In late 1951, an attempt was made to reinter Morgan's body in Cowpens, South Carolina, but the Frederick-Winchester Historical Society blocked the move by securing an injunction in circuit court. The event was pictured by a staged photo that appeared in Life magazine.

In 1973, the home Saratoga was declared a National Historic Landmark.

Fort Morgan is a historic masonry pentagonal bastion fort at the mouth of Mobile Bay, Alabama, United States.

Morgan and his actions served as one of the key sources for the fictional character of Benjamin Martin in The Patriot, a motion picture released in 2000.

There is a street named after him in Lebanon Township, Hunterdon County, New Jersey.

A statue of Morgan was erected at the McConnelsville library, in Morgan County, Ohio in 2017.

In Winchester, Virginia, a middle school is named in his honor.

The Daniel Morgan House at Winchester was added to the National Register of Historic Places in 2013.

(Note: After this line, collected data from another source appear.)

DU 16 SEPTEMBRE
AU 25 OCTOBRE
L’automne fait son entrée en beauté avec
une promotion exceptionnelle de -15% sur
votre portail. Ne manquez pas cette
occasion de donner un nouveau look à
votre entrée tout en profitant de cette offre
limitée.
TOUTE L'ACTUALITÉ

In the early 1780s, Morgan joined efforts with Col. Nathaniel Burwell to build a water-powered mill in Millwood, Virginia. The Burwell-Morgan Mill is open as a museum and is one of the oldest, most original operational grist mills in the country.

A statue of Morgan is on the west face of the Saratoga Monument in Schuylerville, New York.

The SS Daniel Morgan, a Liberty Ship built in World War II, was named for him.